#### Document passage ####

We found that the presence of AGG interruptions significantly increased genetic stability while specific haplotypes had a marginal association with transmission instability.
The presence of AGG interruptions reduced the risk of transmission of a full mutation for all maternal (premutation) repeat lengths below ~100 CGG repeats, with a differential risk (0 versus 2 AGG) exceeding 60% for alleles in the 70-to 80-CGG repeat range.
The Fragile X Mental Retardation 1 (FMR1) gene encoding the FMR1 Protein (FMRP) is essential for normal brain development and synaptic plasticity.1 The 5’ non-coding CGG-repeat tract, when expanded beyond the normal range (5–44 CGG repeats), leads to fragile X syndrome (FXS, OMIM 300624) and additional fragile X-associated disorders.2,3 The American College of Medical Genetics guidelines classify expanded alleles as intermediate (45–54 CGG repeats), premutation (55–200 repeats), or full mutation (>200 repeats). Full mutation alleles are generally methylated within the promoter region; with consequent transcriptional silencing and absence of FMRP resulting in fragile X syndrome, the leading heritable form of intellectual disability and leading known single-gene form of autism.4,5
A critical issue in genetic counseling is the accurate assessment of the likelihood that a female (premutation) carrier will have a child with a full mutation CGG repeat. Repeat-length instability during maternal transmission strongly favors size expansion of the CGG tract, with the probability of a full mutation allele in the offspring dependent upon the size of the maternal CGG repeat tract.6–9 Although the basis for repeat instability is not known, it has been suggested that both cis and trans elements might play a role in trinucleotide repeat expansions. The role of trans factors in the instability of expanded alleles, which include many enzymes involved in DNA repair, has been suggested from studies in animal models.10–12 Errors in base and nucleotide excision repair, that occur in response to oxidative damage, are two plausible mechanisms proposed in Huntington’s and FXS mouse models to explain increases in expansion of trinucleotide repeats when oxidative damage is induced.13,14 In addition, cis elements, including AGG trinucleotides within the CGG repeat tract, which are typically separated by 9 to 11 CGG repeats and disrupting the otherwise pure CGG-repeat motif, appear to influence repeat instability during transmission.15–17 Whereas normal alleles typically possess 2–3 AGG interruptions, premutation alleles generally possess 0–2 interruptions, with larger premutation alleles tending to have fewer AGG interruptions. The loss of AGG interruptions is therefore thought to increase the probability of transmission of a full mutation allele from a given repeat size of the maternal (premutation) allele.15,18,19
To address the clinically important question of the influence of AGG repeats on premutation-to-full mutation transmission probability, we tested the hypothesis that the presence of AGG interruptions within a premutation FMR1 allele would lower the probability of conversion to full mutation during transmission, and with an effect size that would itself be a function of total repeat length.

#### Data excerpt ####

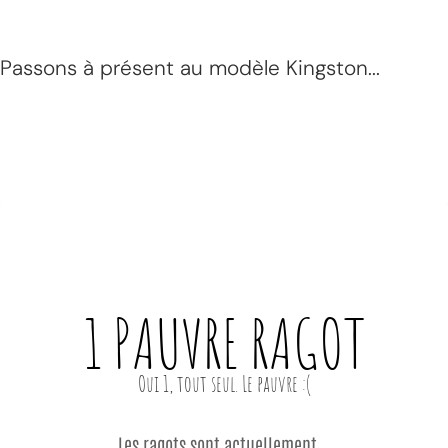
Passons à présent au modèle Kingston...
1 PAUVRE
RAGOT
Les ragots sont actuellement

####

Work instruction A: Reproduce the FMR1 passage starting with "The presence of AGG interruptions reduced" and going on through "80-CGG repeat range.", replacing "AGG interruptions" with "AGG trinucleotides".
Work instruction B: Translate this sentence from the FMR1 passage into French: "We found that the presence of AGG interruptions significantly increased genetic stability while specific haplotypes had a marginal association with transmission instability."

Expected output A:
The presence of AGG trinucleotides reduced the risk of transmission of a full mutation for all maternal (premutation) repeat lengths below ~100 CGG repeats, with a differential risk (0 versus 2 AGG) exceeding 60% for alleles in the 70-to 80-CGG repeat range.

Expected output B: Nous avons constaté que la présence d'interruptions AGG augmentait significativement la stabilité génétique, tandis que des haplotypes spécifiques présentaient une association marginale avec l'instabilité de transmission.